Ernestine Christine Reiske (2 April 1735 – 27 July 1798) was a German classicist.

==Biography==
Ernestine Christine Reiske was born as Ernestine Christine Müller on 2 April 1735 at Kemberg in Wittenberg district, Saxony-Anhalt, Germany. She was educated by her father and, after his death, by her older brother Gottlieb, while also reading about philosophy, genealogy, and learning the piano. After Gottlieb's marriage in 1755, Reiske focused on supporting herself and her mother in Leipzig. There she was admitted to the Gesellschaft der freien Künste und Wissenschaft in Leipzig, through which she came to know the author and linguist Johann Christoph Gottsched, as well as her future husband Johann Jakob Reiske, the rector of the Nikolaischule in Leipzig whose intellectual interests focused on Arabic philology and numismatics.

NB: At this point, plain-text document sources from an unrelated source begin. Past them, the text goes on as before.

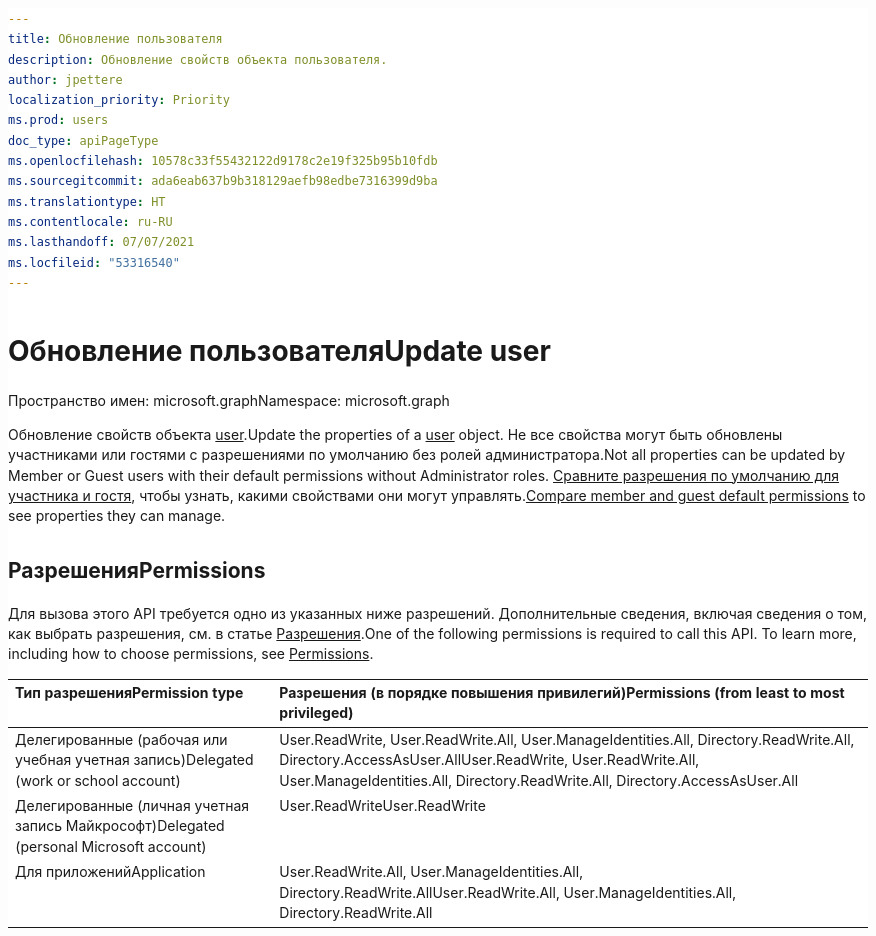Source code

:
 ```yaml
---
title: Обновление пользователя
description: Обновление свойств объекта пользователя.
author: jpettere
localization_priority: Priority
ms.prod: users
doc_type: apiPageType
ms.openlocfilehash: 10578c33f55432122d9178c2e19f325b95b10fdb
ms.sourcegitcommit: ada6eab637b9b318129aefb98edbe7316399d9ba
ms.translationtype: HT
ms.contentlocale: ru-RU
ms.lasthandoff: 07/07/2021
ms.locfileid: "53316540"
---
```

# <a name="update-user"></a><span data-ttu-id="5cee9-103">Обновление пользователя</span><span class="sxs-lookup"><span data-stu-id="5cee9-103">Update user</span></span>

<span data-ttu-id="5cee9-104">Пространство имен: microsoft.graph</span><span class="sxs-lookup"><span data-stu-id="5cee9-104">Namespace: microsoft.graph</span></span>

<span data-ttu-id="5cee9-105">Обновление свойств объекта [user](../resources/user.md).</span><span class="sxs-lookup"><span data-stu-id="5cee9-105">Update the properties of a [user](../resources/user.md) object.</span></span> <span data-ttu-id="5cee9-106">Не все свойства могут быть обновлены участниками или гостями с разрешениями по умолчанию без ролей администратора.</span><span class="sxs-lookup"><span data-stu-id="5cee9-106">Not all properties can be updated by Member or Guest users with their default permissions without Administrator roles.</span></span> <span data-ttu-id="5cee9-107">[Сравните разрешения по умолчанию для участника и гостя](/azure/active-directory/fundamentals/users-default-permissions#compare-member-and-guest-default-permissions), чтобы узнать, какими свойствами они могут управлять.</span><span class="sxs-lookup"><span data-stu-id="5cee9-107">[Compare member and guest default permissions](/azure/active-directory/fundamentals/users-default-permissions#compare-member-and-guest-default-permissions) to see properties they can manage.</span></span>

## <a name="permissions"></a><span data-ttu-id="5cee9-108">Разрешения</span><span class="sxs-lookup"><span data-stu-id="5cee9-108">Permissions</span></span>
<span data-ttu-id="5cee9-p102">Для вызова этого API требуется одно из указанных ниже разрешений. Дополнительные сведения, включая сведения о том, как выбрать разрешения, см. в статье [Разрешения](/graph/permissions-reference).</span><span class="sxs-lookup"><span data-stu-id="5cee9-p102">One of the following permissions is required to call this API. To learn more, including how to choose permissions, see [Permissions](/graph/permissions-reference).</span></span>

|<span data-ttu-id="5cee9-111">Тип разрешения</span><span class="sxs-lookup"><span data-stu-id="5cee9-111">Permission type</span></span>      | <span data-ttu-id="5cee9-112">Разрешения (в порядке повышения привилегий)</span><span class="sxs-lookup"><span data-stu-id="5cee9-112">Permissions (from least to most privileged)</span></span>              |
|:--------------------|:---------------------------------------------------------|
|<span data-ttu-id="5cee9-113">Делегированные (рабочая или учебная учетная запись)</span><span class="sxs-lookup"><span data-stu-id="5cee9-113">Delegated (work or school account)</span></span> | <span data-ttu-id="5cee9-114">User.ReadWrite, User.ReadWrite.All, User.ManageIdentities.All, Directory.ReadWrite.All, Directory.AccessAsUser.All</span><span class="sxs-lookup"><span data-stu-id="5cee9-114">User.ReadWrite, User.ReadWrite.All, User.ManageIdentities.All, Directory.ReadWrite.All, Directory.AccessAsUser.All</span></span>    |
|<span data-ttu-id="5cee9-115">Делегированные (личная учетная запись Майкрософт)</span><span class="sxs-lookup"><span data-stu-id="5cee9-115">Delegated (personal Microsoft account)</span></span> | <span data-ttu-id="5cee9-116">User.ReadWrite</span><span class="sxs-lookup"><span data-stu-id="5cee9-116">User.ReadWrite</span></span>    |
|<span data-ttu-id="5cee9-117">Для приложений</span><span class="sxs-lookup"><span data-stu-id="5cee9-117">Application</span></span> | <span data-ttu-id="5cee9-118">User.ReadWrite.All, User.ManageIdentities.All, Directory.ReadWrite.All</span><span class="sxs-lookup"><span data-stu-id="5cee9-118">User.ReadWrite.All, User.ManageIdentities.All, Directory.ReadWrite.All</span></span> |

Their marriage took place on 23 July 1764. Thereafter Reiske was taught the classical languages by her husband and helped him with the collation of manuscripts and the correction of his works for the press. Reiske continued such work after her husband's death in 1774, bringing to completion their series Oratores Graeci (1770-1775) and editions of authors such as Dio Chrysostom (1784) and Libanius (1784; 1791-1797). She also published her own edition of Libanius (1775) and her husband's autobiography, as well as original works of her own like Hellas (1778) and Zur Moral (1782). Her philological work was praised by Lessing, with whom she maintained a close correspondence, in addition to that with other scholars such as Johann Joachim Eschenburg, Friedrich Nicolai, and Gottlieb Christoph Harless.

Reiske initially secured her finances after her husband's death by the shrewd sale of his collection of Arabic manuscripts. In 1781 she also rented estates around Bornum am Elm and operated them in partnership with her adopted son, Moritz von Egidy. She died in Kemberg on 27 July 1798.